Here’s what the company said in a blog that was later distributed to media outlets:
“You may have seen misinformation and rumors on social media regarding Monsanto, the Zika virus and microcephaly. Unfortunately, this misinformation causes unwarranted fear and distracts from the health crisis at hand and how you can take steps to protect you and your family. Here are some facts:
“Neither Monsanto nor our products have any connection to the Zika virus or microcephaly.
“Monsanto does not manufacture or sell Pyriproxyfen.
“Monsanto does not own Sumitomo Chemical Company. However, Sumitomo Chemical Company is one of our business partners in the area of crop protection.
“Glyphosate is not connected in any way to the Zika virus or microcephaly.
“GMOs have no role in the Zika virus or microcephaly.
“The Zika virus is a tragic and critical health issue. Dealing effectively with such an important health threat requires a focus on the facts. As a science-based company working to help meet some of the world’s biggest challenges we support all efforts to combat this health crisis. We hope all efforts will be taken based on the facts, not rumors.”

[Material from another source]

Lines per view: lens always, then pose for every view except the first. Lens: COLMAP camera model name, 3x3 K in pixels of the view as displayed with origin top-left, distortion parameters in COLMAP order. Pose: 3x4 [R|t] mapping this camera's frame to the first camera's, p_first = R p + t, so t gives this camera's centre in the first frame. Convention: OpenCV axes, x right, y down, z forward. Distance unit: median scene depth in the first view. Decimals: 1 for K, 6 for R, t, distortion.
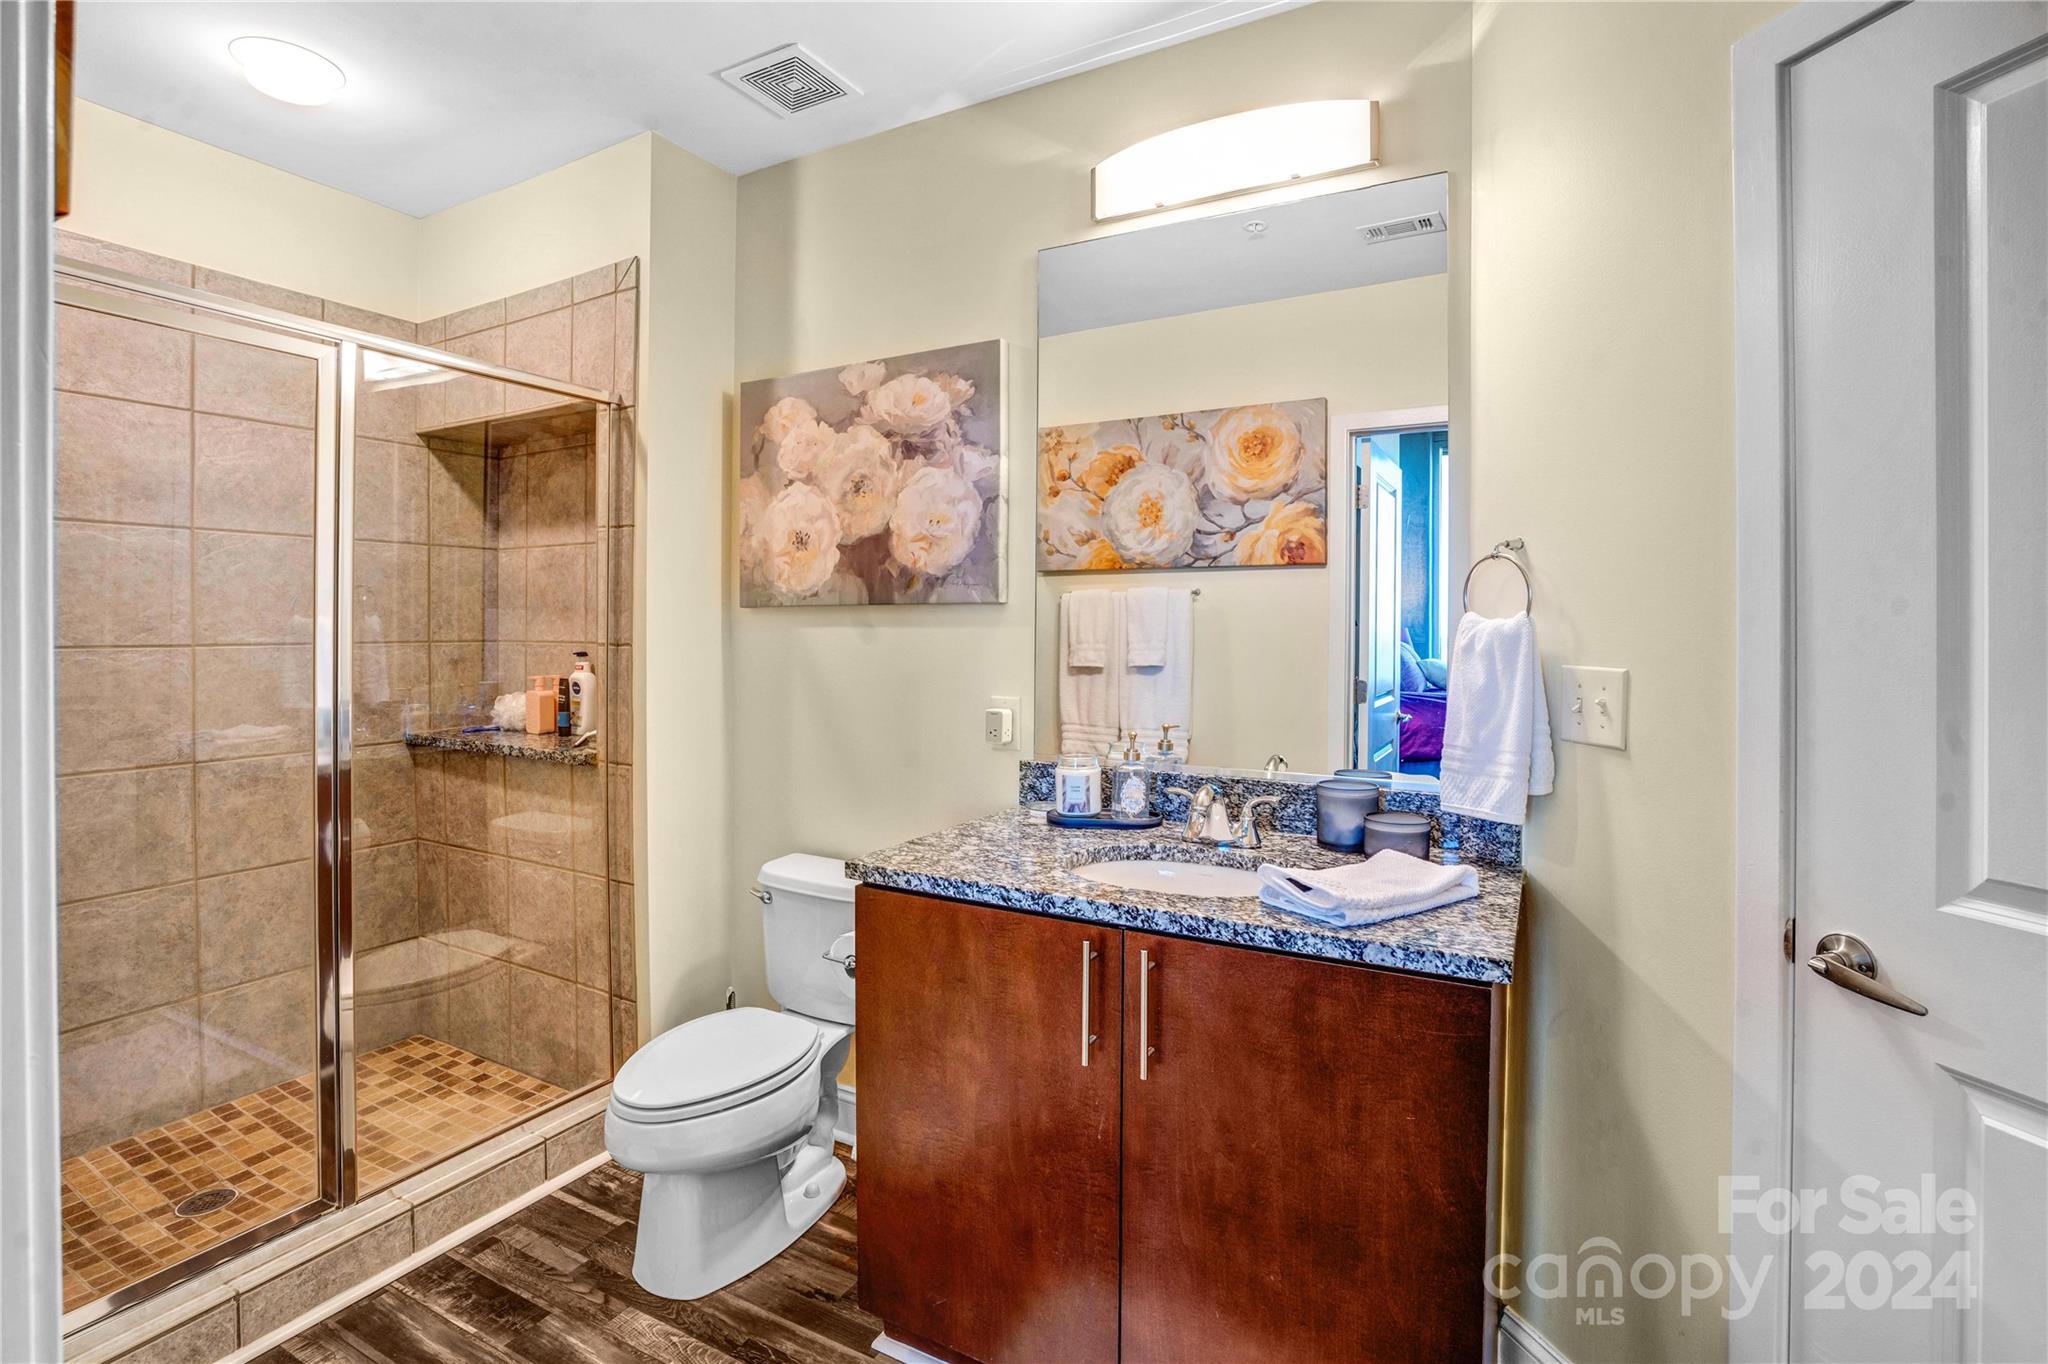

Think the statement is an overreaction? The blog was followed by a report that one of the southernmost states in Brazil has banned the use of a mosquito larvicide after an Argentine doctors group issued a warning the compound, Pyriproxyfen, could be causing the outbreak of microcephaly.
One of the doctors said the group has no evidence to back up its claim; that the warning was a “preventative measure” because “we think it is likely that Pyriproxyfen is the problem.”
The Brazilian government and U.S. health authorities say the claim is nonsense, saying the cause is the mosquito-borne Zika virus that is rapidly spreading across Brazil and into other countries.
The irony is that halting the spraying of Pyriproxyfen means more mosquitoes are likely to spread the virus, infecting even more families and leading to more cases of the virus.